Confounding - Types of Confounding

Types of Confounding

In some disciplines, confounding is categorized into different types. In epidemiology, one type is "confounding by indication," which relates to confounding from observational studies. Because prognostic factors may influence treatment decisions (and bias estimates of treatment effects) Controlling for known prognostic factors may reduce this problem, but it is always possible that a forgotten or unknown factor was not included or that factors interact complexly. Confounding by indication has been described as the most important limitation of observational studies. Randomized trials are not affected by confounding by indication due to random assignment.

Confounding variables may also be categorised according to their source. The choice of measurement instrument (operational confound), situational characteristics (procedural confound), or inter-individual differences (person confound).

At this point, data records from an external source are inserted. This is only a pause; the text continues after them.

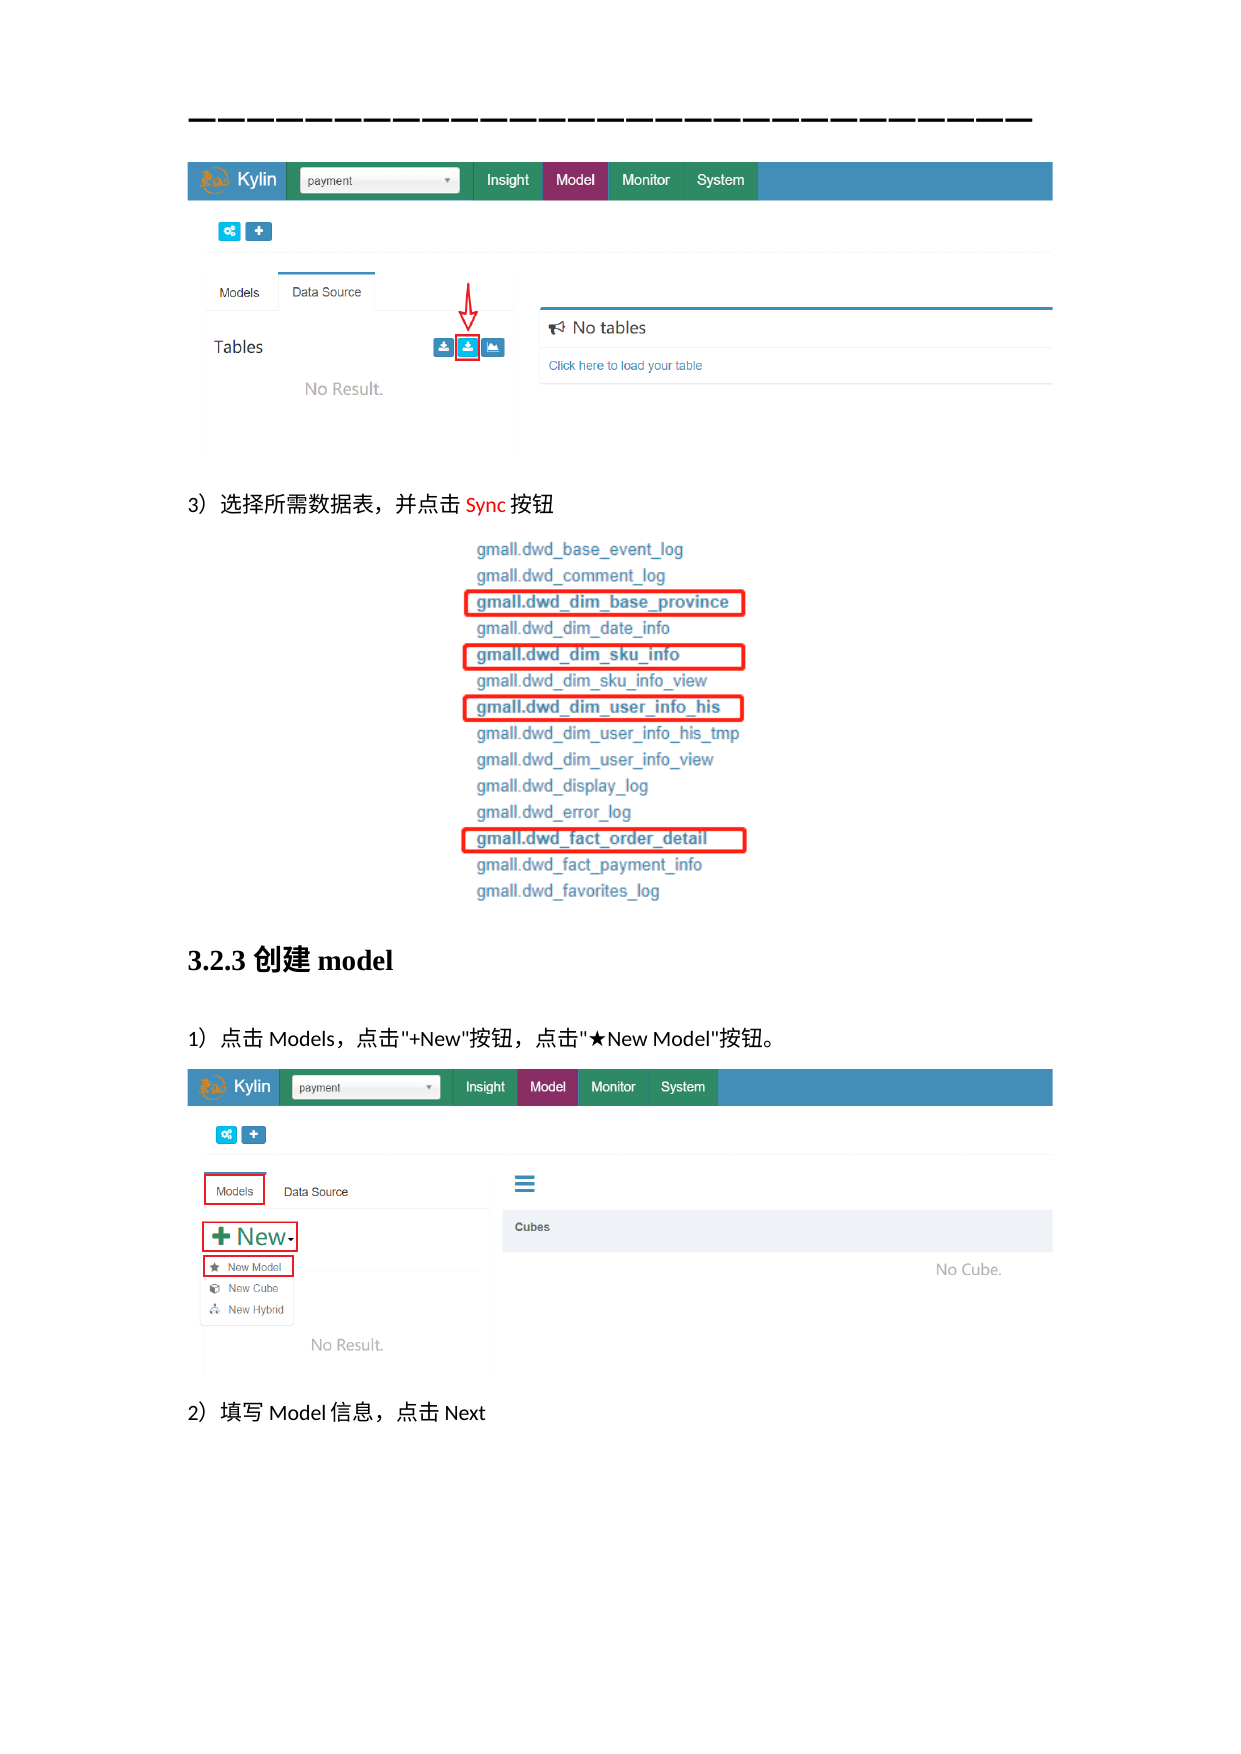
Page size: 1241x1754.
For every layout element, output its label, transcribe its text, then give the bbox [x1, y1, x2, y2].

subtitle 3.2.3 创建model [187, 925, 1053, 990]
text 1）点击Models，点击"+New"按钮，点击"★New Model"按钮。 [187, 1021, 1053, 1053]
picture [187, 162, 1053, 455]
picture [426, 535, 815, 905]
picture [187, 1069, 1053, 1378]
text 3）选择所需数据表，并点击Sync按钮 [187, 487, 1053, 519]
text 2）填写Model信息，点击Next [187, 1394, 1053, 1427]
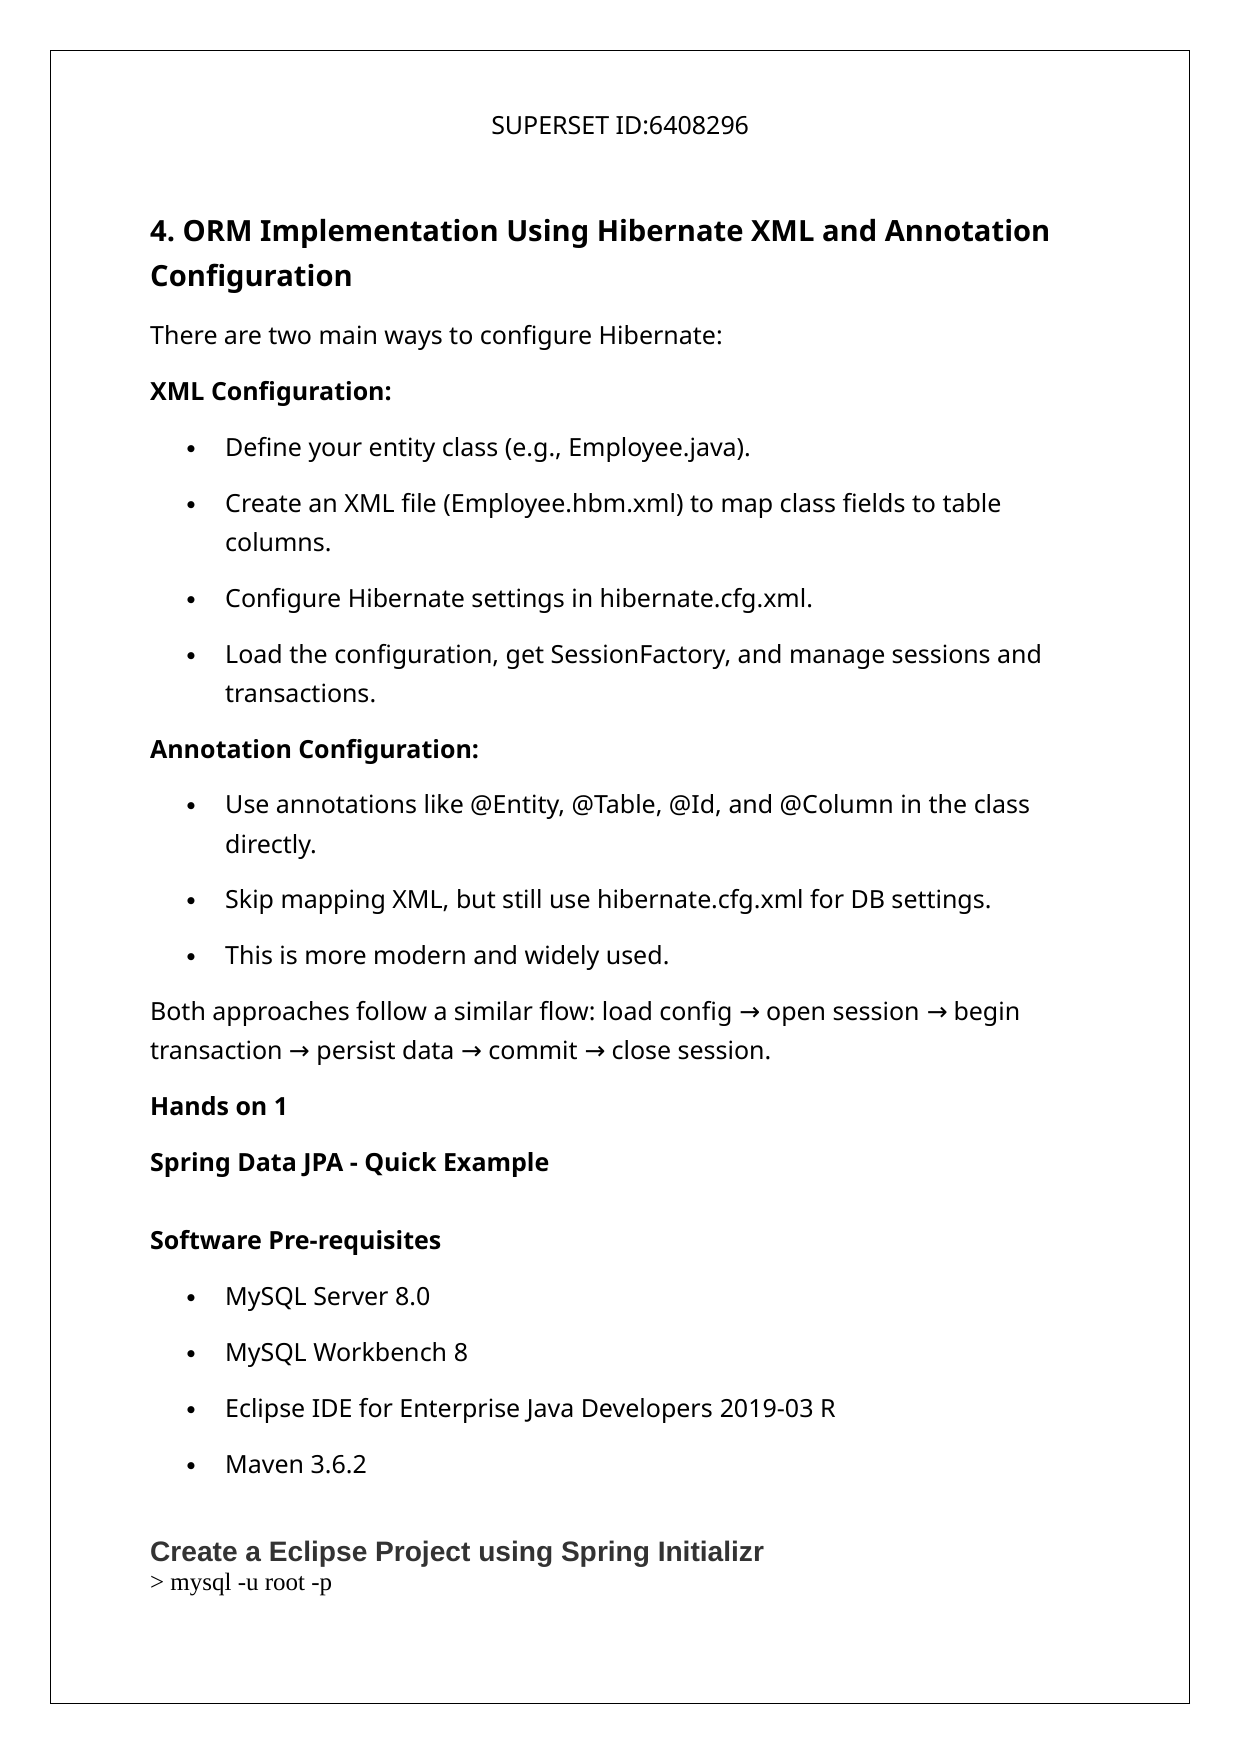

  • An operational confound can occur in both experimental and nonexperimental research designs. This type of confound occurs when a measure designed to assess a particular construct inadvertently measures something else as well.
  • A procedural confound can occur in a laboratory experiment or a quasi-experiment. This type of confound occurs when the researcher mistakenly allows another variable to change along with the manipulated independent variable.
  • A 'person confound occurs when two or more groups of units are analyzed together (e.g., workers from different occupations), despite varying according to one or more other (observed or unobserved) characteristics (e.g., gender).